Ringfort (Rath), Castletown, Co. Kilkenny
Co. Kilkenny |
Ringforts
On a steep east-facing slope in County Kilkenny, roughly halfway between a valley floor and a hilltop, a circular earthwork sits in quiet obscurity.
It is the kind of site that rewards close attention rather than a glance from a distance: a rath, or earthen ringfort, the remains of what was once an enclosed farmstead of the early medieval period, most likely dating to somewhere between the sixth and twelfth centuries. Thousands of these monuments survive across Ireland, and yet each one occupies its landscape with its own particular logic.
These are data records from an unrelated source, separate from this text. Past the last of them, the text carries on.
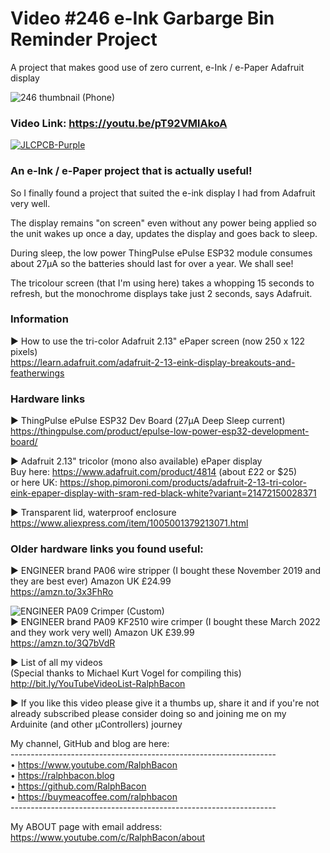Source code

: # Video #246 e-Ink Garbarge Bin Reminder Project  
A project that makes good use of zero current, e-Ink / e-Paper Adafruit display  

![246 thumbnail (Phone)](https://user-images.githubusercontent.com/20911308/180257038-4504a525-1263-45a3-b4a9-0233d5c805eb.png)  
### Video Link: https://youtu.be/pT92VMlAkoA  

[![JLCPCB-Purple](https://user-images.githubusercontent.com/20911308/159024530-3e083ca1-fea4-4ba9-97d3-a3af3fb979d2.png)](https://www.jlcpcb.com/cem)  

### An e-Ink / e-Paper project that is actually useful!  
So I finally found a project that suited the e-ink display I had from Adafruit very well.  

The display remains "on screen" even without any power being applied so the unit wakes up once a day, updates the display and goes back to sleep.  

During sleep, the low power ThingPulse ePulse ESP32 module consumes about 27μA so the batteries should last for over a year. We shall see!  

The tricolour screen (that I'm using here) takes a whopping 15 seconds to refresh, but the monochrome displays take just 2 seconds, says Adafruit.  

### Information  
► How to use the tri-color Adafruit 2.13" ePaper screen (now 250 x 122 pixels)   
https://learn.adafruit.com/adafruit-2-13-eink-display-breakouts-and-featherwings  

### Hardware links  
► ThingPulse ePulse ESP32 Dev Board (27μA Deep Sleep current)  
https://thingpulse.com/product/epulse-low-power-esp32-development-board/  

► Adafruit 2.13" tricolor (mono also available) ePaper display  
Buy here: https://www.adafruit.com/product/4814 (about £22 or $25)  
or here UK: https://shop.pimoroni.com/products/adafruit-2-13-tri-color-eink-epaper-display-with-sram-red-black-white?variant=21472150028371  

► Transparent lid, waterproof enclosure
https://www.aliexpress.com/item/1005001379213071.html

### Older hardware links you found useful:  
► ENGINEER brand PA06 wire stripper (I bought these November 2019 and they are best ever) Amazon UK £24.99  
https://amzn.to/3x3FhRo  

![ENGINEER PA09 Crimper (Custom)](https://user-images.githubusercontent.com/20911308/171428461-44e1dcb9-9756-4c8a-8fa8-1df350004b56.jpg)  
► ENGINEER brand PA09 KF2510 wire crimper (I bought these March 2022 and they work very well) Amazon UK £39.99  
https://amzn.to/3Q7bVdR  

► List of all my videos  
(Special thanks to Michael Kurt Vogel for compiling this)  
http://bit.ly/YouTubeVideoList-RalphBacon  

► If you like this video please give it a thumbs up, share it and if you're not already subscribed please consider doing so and joining me on my Arduinite (and other μControllers) journey  

My channel, GitHub and blog are here:  
\------------------------------------------------------------------  
• https://www.youtube.com/RalphBacon  
• https://ralphbacon.blog  
• https://github.com/RalphBacon  
• https://buymeacoffee.com/ralphbacon  
\------------------------------------------------------------------

My ABOUT page with email address: https://www.youtube.com/c/RalphBacon/about
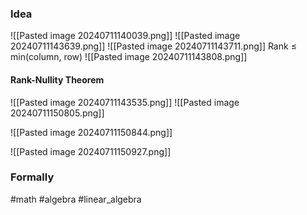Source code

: ### Idea
![[Pasted image 20240711140039.png]]
![[Pasted image 20240711143639.png]]
![[Pasted image 20240711143711.png]]
Rank $\leq$ min(column, row)
![[Pasted image 20240711143808.png]]
#### Rank-Nullity Theorem
![[Pasted image 20240711143535.png]]
![[Pasted image 20240711150805.png]]

![[Pasted image 20240711150844.png]]

![[Pasted image 20240711150927.png]]
### Formally

#math #algebra #linear_algebra 



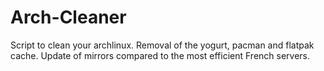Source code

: # Arch-Cleaner
Script to clean your archlinux. Removal of the yogurt, pacman and flatpak cache. Update of mirrors compared to the most efficient French servers.
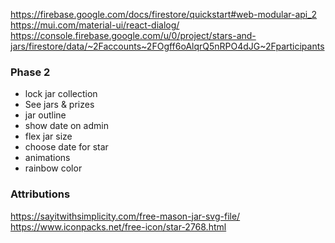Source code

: https://firebase.google.com/docs/firestore/quickstart#web-modular-api_2
https://mui.com/material-ui/react-dialog/
https://console.firebase.google.com/u/0/project/stars-and-jars/firestore/data/~2Faccounts~2FOgff6oAlqrQ5nRPO4dJG~2Fparticipants


### Phase 2
* lock jar collection
* See jars & prizes
* jar outline
* show date on admin
* flex jar size
* choose date for star
* animations
* rainbow color


### Attributions
https://sayitwithsimplicity.com/free-mason-jar-svg-file/
https://www.iconpacks.net/free-icon/star-2768.html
This one is a modest but legible example. The enclosed interior measures twenty-two metres in diameter, a fairly typical domestic scale, ringed by an earthen bank that incorporates grass-covered boulders. The bank itself is roughly two metres wide, rising about thirty-five centimetres on the interior face and seventy centimetres on the exterior. Beyond it lies an external fosse, the shallow ditch that would originally have provided the material for the bank, here running about three metres wide and forty centimetres deep. The fosse also served a defensive or at least a demarcating function, reinforcing the boundary between the enclosed space and the world outside. No original entrance is now visible, which is not unusual; entrances in earthen monuments like this are often the first features to erode or be deliberately filled. The interior itself is level.
The positioning of the fort on the hillside is worth considering. Situated on the western side of a north-south valley, it commands good views to the north, east, and south across low hills, while the land rises sharply to the west, cutting off any outlook in that direction. This kind of placement, neither at the exposed summit nor on the exposed valley floor, is common among raths, suggesting that the people who built and used them valued visibility and a degree of shelter in roughly equal measure.